I have called .cuda() for model.(the model is on gpu)
There should be no gpu-cpu transfer(i.e. .cpu() or .gpu()) in model’s forward() method
It seems that GPU operations are not asynchronous in my case.
Why?
Or how can I check if I mistakely sync during model’s forward() method?
Some operations like .item() will add a synchronization point in your code.
Could you post the model definition, so that we could have a look for unwanted sync points?
I check all parts in my model by printing out their execution time without torch.cuda.synchronize().
One part with GRU and LayerNorm has a 100x more time cost than other part.

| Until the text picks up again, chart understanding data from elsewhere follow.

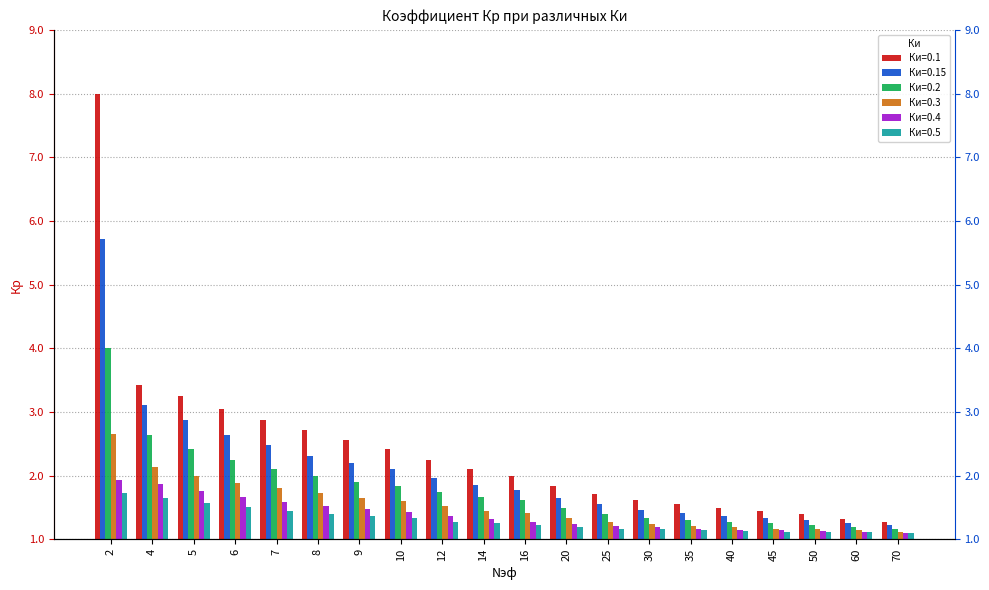

Reading left to right, list all the values displayed in this chart.

Ки=0.1: 8.0	3.4	3.2	3.0	2.9	2.7	2.6	2.4	2.2	2.1	2.0	1.8	1.7	1.6	1.6	1.5	1.4	1.4	1.3	1.3
Ки=0.15: 5.7	3.1	2.9	2.6	2.5	2.3	2.2	2.1	2.0	1.9	1.8	1.6	1.6	1.5	1.4	1.4	1.3	1.3	1.2	1.2
Ки=0.2: 4.0	2.6	2.4	2.2	2.1	2.0	1.9	1.8	1.8	1.7	1.6	1.5	1.4	1.3	1.3	1.3	1.2	1.2	1.2	1.2
Ки=0.3: 2.7	2.1	2.0	1.9	1.8	1.7	1.6	1.6	1.5	1.4	1.4	1.3	1.3	1.2	1.2	1.2	1.2	1.2	1.1	1.1
Ки=0.4: 1.9	1.9	1.8	1.7	1.6	1.5	1.5	1.4	1.4	1.3	1.3	1.2	1.2	1.2	1.2	1.1	1.1	1.1	1.1	1.1
Ки=0.5: 1.7	1.6	1.6	1.5	1.4	1.4	1.4	1.3	1.3	1.2	1.2	1.2	1.2	1.2	1.1	1.1	1.1	1.1	1.1	1.1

You cannot time separate modules without synchronization, as the modules will just accumulate the time when a sync was added, e.g. before the next iteration.
This is highly misleading and is thus not recommended.
Anyway, since your execution time is apparently the same, I would like to check the model.
Could you post the model definition and the shapes for the tensors so that we could run it?
The problem does not exist any more.
I did not “control variable” when compare the time cost between with/without synchronize. So sth like CPU load, samples order etc may affect the result.
When I run code with/without CUDA_LAUNCH_BLOCKING=1 at the same time with the same random seed, the time cost are different.